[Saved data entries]
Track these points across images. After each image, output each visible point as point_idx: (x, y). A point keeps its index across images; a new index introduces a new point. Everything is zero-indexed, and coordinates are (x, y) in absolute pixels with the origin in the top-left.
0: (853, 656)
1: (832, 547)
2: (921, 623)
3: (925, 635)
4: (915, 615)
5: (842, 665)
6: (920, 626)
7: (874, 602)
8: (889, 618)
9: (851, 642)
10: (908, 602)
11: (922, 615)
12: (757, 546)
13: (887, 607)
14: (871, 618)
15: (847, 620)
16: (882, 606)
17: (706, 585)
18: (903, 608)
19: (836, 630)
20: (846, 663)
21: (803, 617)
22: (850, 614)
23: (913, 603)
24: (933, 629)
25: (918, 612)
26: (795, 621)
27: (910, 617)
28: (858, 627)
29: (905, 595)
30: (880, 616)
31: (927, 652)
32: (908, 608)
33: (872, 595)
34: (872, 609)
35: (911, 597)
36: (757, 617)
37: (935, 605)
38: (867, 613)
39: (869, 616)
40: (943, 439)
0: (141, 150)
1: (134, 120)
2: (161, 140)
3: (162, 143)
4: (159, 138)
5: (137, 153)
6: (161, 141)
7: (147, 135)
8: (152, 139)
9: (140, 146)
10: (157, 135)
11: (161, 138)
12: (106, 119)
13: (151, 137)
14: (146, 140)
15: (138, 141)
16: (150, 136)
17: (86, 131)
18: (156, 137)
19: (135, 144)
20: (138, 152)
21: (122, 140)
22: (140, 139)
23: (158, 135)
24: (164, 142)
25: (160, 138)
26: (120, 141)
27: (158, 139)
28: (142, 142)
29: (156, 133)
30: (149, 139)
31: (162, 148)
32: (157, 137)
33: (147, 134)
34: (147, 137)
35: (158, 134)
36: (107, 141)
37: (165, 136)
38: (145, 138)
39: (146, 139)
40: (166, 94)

=== Task directions ===
Scan the records above for the lines holding "9: (851, 642)" and "39: (869, 616)". Transcribe those two and every line between them word for word, and no others.

=== Exercise result ===
9: (851, 642)
10: (908, 602)
11: (922, 615)
12: (757, 546)
13: (887, 607)
14: (871, 618)
15: (847, 620)
16: (882, 606)
17: (706, 585)
18: (903, 608)
19: (836, 630)
20: (846, 663)
21: (803, 617)
22: (850, 614)
23: (913, 603)
24: (933, 629)
25: (918, 612)
26: (795, 621)
27: (910, 617)
28: (858, 627)
29: (905, 595)
30: (880, 616)
31: (927, 652)
32: (908, 608)
33: (872, 595)
34: (872, 609)
35: (911, 597)
36: (757, 617)
37: (935, 605)
38: (867, 613)
39: (869, 616)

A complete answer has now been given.